Machine Learning Eval Engineer

Reducto•San Francisco, CA

92d•Onsite

About The Position

Reducto helps AI teams ingest real-world enterprise data with state-of-the-art accuracy. Most enterprise data, from financial statements to health records, is locked in unstructured file formats like PDFs and spreadsheets. We train vision models to read those documents the way a human would, enabling teams to build products, train models, and automate processes at scale. We’ve grown rapidly, increasing revenue 7x year over year and partnering with hundreds of companies, from leading AI teams like Harvey, Vanta, and Scale, to enterprise customers across FAANG and top trading firms. Reducto has raised over $100M from world-class investors including a16z, Benchmark, and First Round Capital. As an ML Eval Engineer, you’ll play a key role in building the evaluation systems and benchmarks that make Reducto’s models better over time. You’ll collaborate closely with our ML, platform, and GTM teams to identify model weaknesses, design strong benchmarks, and create metrics and tooling that surface new failure modes as we scale. This is a high-impact role where you’ll help define how model quality is measured at Reducto and shape the systems we use to improve it.

> **MATERIAL PROVIDED**:
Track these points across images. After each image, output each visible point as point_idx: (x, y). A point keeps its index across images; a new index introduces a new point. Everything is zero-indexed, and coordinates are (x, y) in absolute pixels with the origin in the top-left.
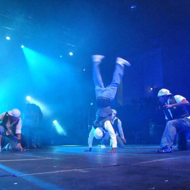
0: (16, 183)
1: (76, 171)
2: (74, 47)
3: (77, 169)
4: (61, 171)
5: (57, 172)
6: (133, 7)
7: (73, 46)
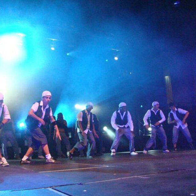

> **PROBLEM TO SOLVE**: Quote the full job posting for the Machine Learning Eval Engineer position word for word. Rely only on the job posting, not on the entries.

> **RESULT OF THIS TASK**:
Machine Learning Eval Engineer

Reducto•San Francisco, CA

92d•Onsite

About The Position

Reducto helps AI teams ingest real-world enterprise data with state-of-the-art accuracy. Most enterprise data, from financial statements to health records, is locked in unstructured file formats like PDFs and spreadsheets. We train vision models to read those documents the way a human would, enabling teams to build products, train models, and automate processes at scale. We’ve grown rapidly, increasing revenue 7x year over year and partnering with hundreds of companies, from leading AI teams like Harvey, Vanta, and Scale, to enterprise customers across FAANG and top trading firms. Reducto has raised over $100M from world-class investors including a16z, Benchmark, and First Round Capital. As an ML Eval Engineer, you’ll play a key role in building the evaluation systems and benchmarks that make Reducto’s models better over time. You’ll collaborate closely with our ML, platform, and GTM teams to identify model weaknesses, design strong benchmarks, and create metrics and tooling that surface new failure modes as we scale. This is a high-impact role where you’ll help define how model quality is measured at Reducto and shape the systems we use to improve it.